Will Eisner’s The Spirit #19, Aragones, Evanier, Armstrong, Amancio, Austin, Rivoche. I should probably drop this. Three short stories with different artists in which I didn’t like any of the visuals and found some of the writing both uninspired and unbelievable.

Captain America #40, Brubaker, Epting, D’Armata. Not much really happens this issue for the amount that goes on. It’s a fast-paced issue with two sets of foils going at one another concurrently. It’s nice to see Brubaker making jump cuts between the two conflicts using dialog overlaps and other bits of writing. Overall this would be a hard place to jump on, but a fun issue for those of us who’ve been playing along.

Glamourpuss #2, Dave Sim. After Cerebus ended, I didn’t think I’d be reading anything else Sim wrote; as I’ve mentioned before, he can be kind of crazy. But man alive can he draw and write about comics. A student of the medium could learn a fair bit just paging through and looking at the layouts. There are some ramblings on various other topics that are of varying quality, but Glamourpuss is worth it for the art and the discussions of art styles of middle 1900’s comic strips alone. And to be fair, the non-comics stuff has its solid moments as well. The book is remarkably original and remarkably good.
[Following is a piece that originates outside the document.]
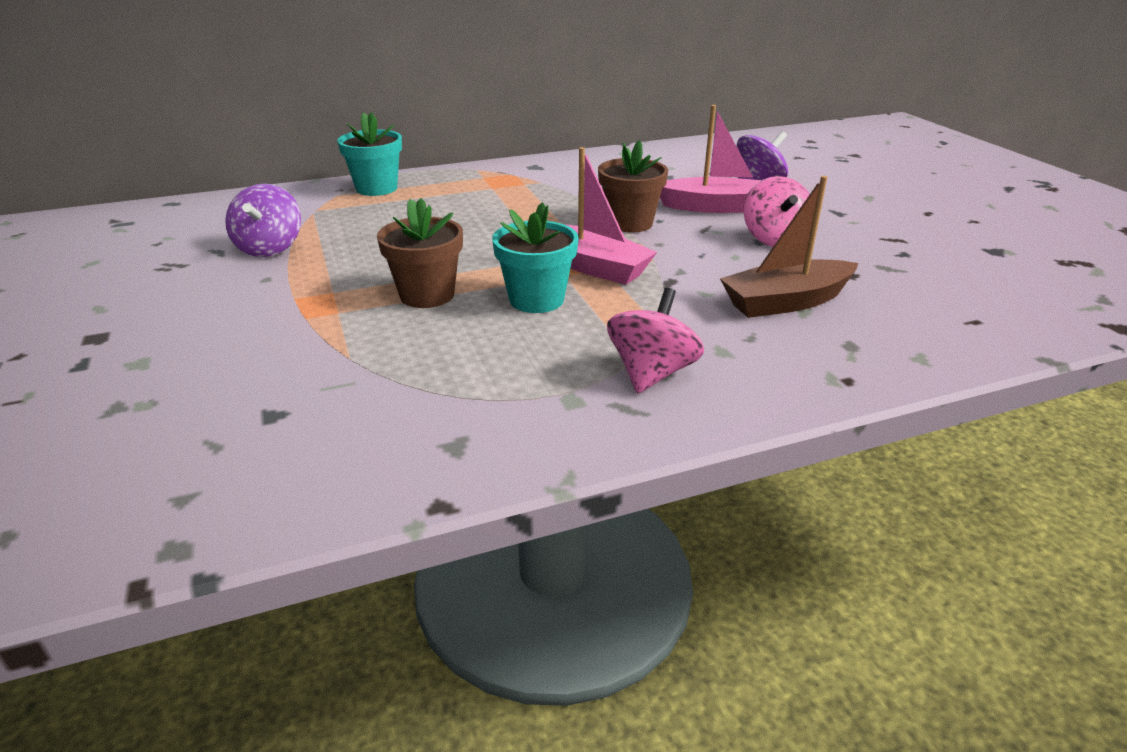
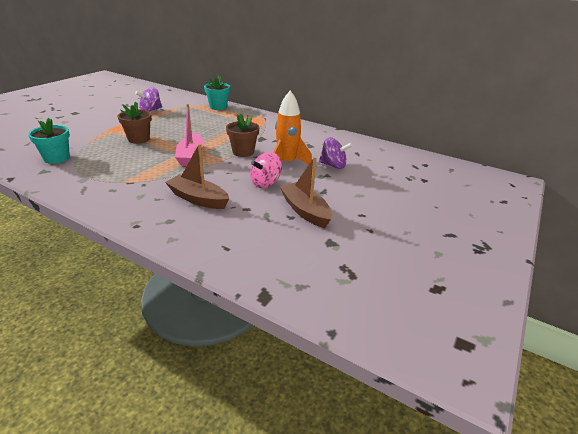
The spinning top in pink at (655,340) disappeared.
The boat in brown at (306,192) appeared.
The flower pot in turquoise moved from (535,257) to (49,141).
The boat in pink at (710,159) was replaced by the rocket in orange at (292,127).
Black Summer #7, Ellis & Ryp. This ended up well enough. The series was an exploration of the envelope of vigilanteism with exercises. Unfortunately, the exercises – that is to say the mayhem – and the ideas didn’t mesh as well as they could have. I think this may be because Ryp’s faces and postures aren’t well suited for conveying subtle nuances of character. His layouts are extremely dynamic and convey the adrenalin rush of combat, but don’t convey soul-searching with any conviction. That’s a shame, because the series should have its share of both. Consequently Ellis’s writing carries the weight of the ideas in this issue. There are a lot of words, and one can see spots where I’d rather have been shown a point than told about it. Overall, the words are worth reading and considering, but the visuals aren’t holding up their end.
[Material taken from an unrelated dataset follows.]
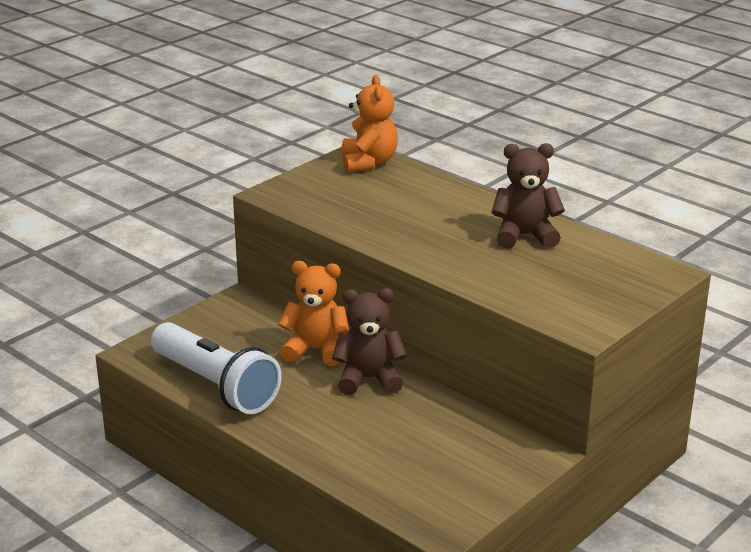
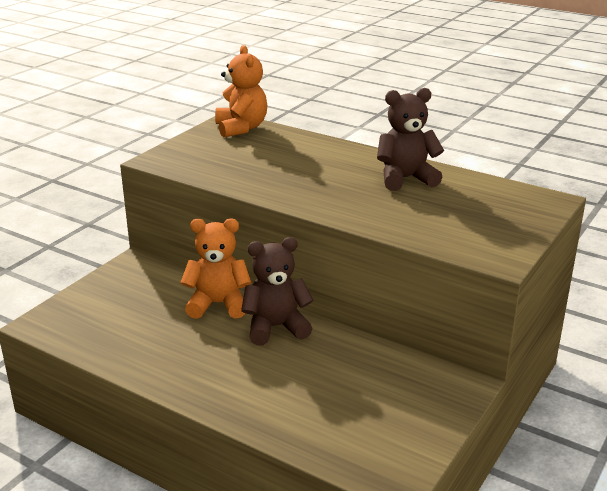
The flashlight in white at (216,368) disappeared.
Madame Xanadu #2, Wagner and Hadley. These two are in synch. I don’t know if Wagner’s experience drawing is helping with the collaboration or if Hadley’s just remarkably good at doing a lot with her art. Here each page is laid out with a unified theme, usually bled to make use of every millimeter of the paper.  Each page draws out both what’s mechanically happening and what it means to the characters (and the world), and is part of the unified whole of the issue and arc. I’m slighting Wagner’s excellent writing here, but his pacing, plot, and characterization are all right where they need to be to bring out his themes. This is remarkably strong work.